### Verilen metin
TEKNOLOJİ

EY Responsible AI Araştırması yayımlandı

 EY Responsible AI Araştırması’na göre; yapay zekâ teknolojilerinin benimsenmesi hızla artarken, bu teknolojinin etik ve güvenilir bir şekilde kullanılmasında gelişmiş sorumlu yapay zekâ önlemlerini uygulayan şirketler rekabette öne çıkıyor. Araştırmaya katılanların %81’i bu uygulamalar sonrasında şirketlerinin inovasyonunu hızlandırdığını, %79’u ise verimlilik ve üretkenlik elde ettiğini belirtiyor. Katılımcıların yaklaşık yarısı da gelir artışı (%54), maliyet tasarrufu (%48) ve çalışan memnuniyeti (%56) gibi kazanımlar elde ettiklerini ifade ediyor. Katılımcıların yaklaşık 4’te 3’ü ise, yapay zekânın müşteri beklentilerini anlama ve değişen piyasa koşullarına hızlı yanıt verme yeteneklerini geliştirdiğini belirtiyor.

### Kaynak veriler

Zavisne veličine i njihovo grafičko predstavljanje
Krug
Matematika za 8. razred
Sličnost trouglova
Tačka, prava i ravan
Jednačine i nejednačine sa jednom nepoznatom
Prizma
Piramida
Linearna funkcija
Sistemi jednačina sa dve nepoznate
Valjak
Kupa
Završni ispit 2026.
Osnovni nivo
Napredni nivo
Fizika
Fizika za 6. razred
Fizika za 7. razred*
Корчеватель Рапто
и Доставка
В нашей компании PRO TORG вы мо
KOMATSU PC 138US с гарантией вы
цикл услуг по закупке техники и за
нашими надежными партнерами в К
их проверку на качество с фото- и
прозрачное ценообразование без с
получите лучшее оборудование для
==
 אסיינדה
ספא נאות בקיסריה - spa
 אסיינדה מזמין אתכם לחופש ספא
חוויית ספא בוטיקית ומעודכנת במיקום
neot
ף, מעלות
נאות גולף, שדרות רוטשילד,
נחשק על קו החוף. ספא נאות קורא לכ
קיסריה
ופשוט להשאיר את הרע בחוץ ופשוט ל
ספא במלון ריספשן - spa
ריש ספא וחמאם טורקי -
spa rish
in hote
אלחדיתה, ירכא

### Yapılacak iş
Sorumlu yapay zekâ araştırmasına ilişkin metinden, "EY Responsible AI Araştırması yayımlandı" sözcüklerini içeren kısımla açılıp "yeteneklerini geliştirdiğini belirtiyor." ile kapanan bölümü hiç değiştirmeden yazınız.

### Çıktı
EY Responsible AI Araştırması yayımlandı

 EY Responsible AI Araştırması’na göre; yapay zekâ teknolojilerinin benimsenmesi hızla artarken, bu teknolojinin etik ve güvenilir bir şekilde kullanılmasında gelişmiş sorumlu yapay zekâ önlemlerini uygulayan şirketler rekabette öne çıkıyor. Araştırmaya katılanların %81’i bu uygulamalar sonrasında şirketlerinin inovasyonunu hızlandırdığını, %79’u ise verimlilik ve üretkenlik elde ettiğini belirtiyor. Katılımcıların yaklaşık yarısı da gelir artışı (%54), maliyet tasarrufu (%48) ve çalışan memnuniyeti (%56) gibi kazanımlar elde ettiklerini ifade ediyor. Katılımcıların yaklaşık 4’te 3’ü ise, yapay zekânın müşteri beklentilerini anlama ve değişen piyasa koşullarına hızlı yanıt verme yeteneklerini geliştirdiğini belirtiyor.